#### Provided data ####
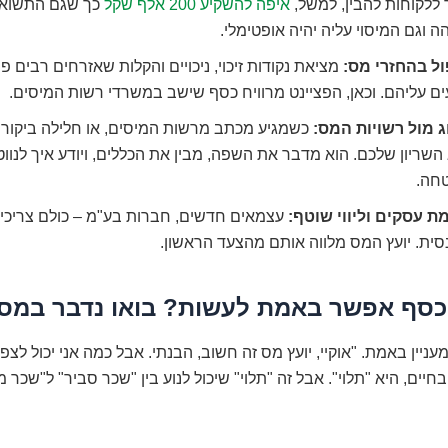
 ללקוחות להבין, למשל,
איפה להשקיע 200 אלף שקל
כך שגם התשואה
ה וגם המיסוי עליה יהיה אופטימלי.
ול בהחזרי מס:
מציאת נקודות זיכוי, ניכויים והקלות שאזרחים רבים פ
ים עליהם. וכאן, הפציינט מרוויח כסף שישב במשרדי רשות המיסים.
ג מול רשויות המס:
כשמגיע מכתב מרשות המיסים, או חלילה ביקורת
השריון שלכם. הוא מדבר את השפה, מבין את הכללים, ויודע איך לנוו
חה.
ת עסקים וליווי שוטף:
עצמאים חדשים, חברות בע"מ – כולם צריכים
סית. יועץ המס מלווה אותם מהצעד הראשון.
כסף אפשר באמת לעשות? בואו נדבר במס
עניין באמת. "אוקיי, יועץ מס זה חשוב, הבנתי. אבל כמה אני יכול לצפ
יים, היא "תלוי". אבל זה "תלוי" שיכול לנוע בין "שכר סביר" ל"שכר מ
####
Copy each line of the listing that includes "באמת".

כסף אפשר באמת לעשות? בואו נדבר במס
עניין באמת. "אוקיי, יועץ מס זה חשוב, הבנתי. אבל כמה אני יכול לצפ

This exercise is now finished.